I would be cooler if . . .
I didn't break out like a teenager; or, if breaking out like a teenager was considered, by indie rockers and arty geniuses and fashionistas, as the path to enlightenment.
I would be cooler if . . .
I wasn't wearing tube socks; or, if the tube socks I was wearing had stripes at the top--no!--Life Saver-colored stripes--no!--Life Saver stripes all the way down the sock and if the socks had toes.
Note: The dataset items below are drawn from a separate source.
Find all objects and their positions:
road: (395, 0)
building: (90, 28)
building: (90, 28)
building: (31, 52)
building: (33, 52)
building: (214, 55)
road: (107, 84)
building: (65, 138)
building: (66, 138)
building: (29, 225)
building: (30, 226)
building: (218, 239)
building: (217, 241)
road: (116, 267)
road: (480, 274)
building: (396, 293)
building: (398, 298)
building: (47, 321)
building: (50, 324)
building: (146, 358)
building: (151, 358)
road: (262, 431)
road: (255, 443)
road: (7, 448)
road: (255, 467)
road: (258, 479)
I would be cooler if . . .
I wasn't wearing the exact same jacket as the girl sitting next to me on the el, which should come as no surprise since the jacket is from The Gap, the great American factory of formulaic fashion, and that's what I get for thinking that pulling a jacket off the sale rack, the jacket that was buried between a faux fur-collared blouse and a sleek black turtleneck, and hurriedly paying for it would ease the fact that really, deep down inside, I just want to be like everyone else; or, if I poured paint on my Gap jacket in the middle of the Loop while singing a song from "Mary Poppins" (probably "Spoon Full of Sugar"), and declared this society patriarchal and oppressive, then ripped up package after package of nude-toned nylons and declared myself a performance artist.
I would be cooler if . . .
I could figure out how to surreptitiously pick my nose in public; or, if nose picking was an Olympic sport so that whenever I did it, I could glare at people who clucked derisively at me and say, "I am training!"
I would be cooler if . . .
I could get my shit together; or, if everyone else would admit that they can't get their shit together, either.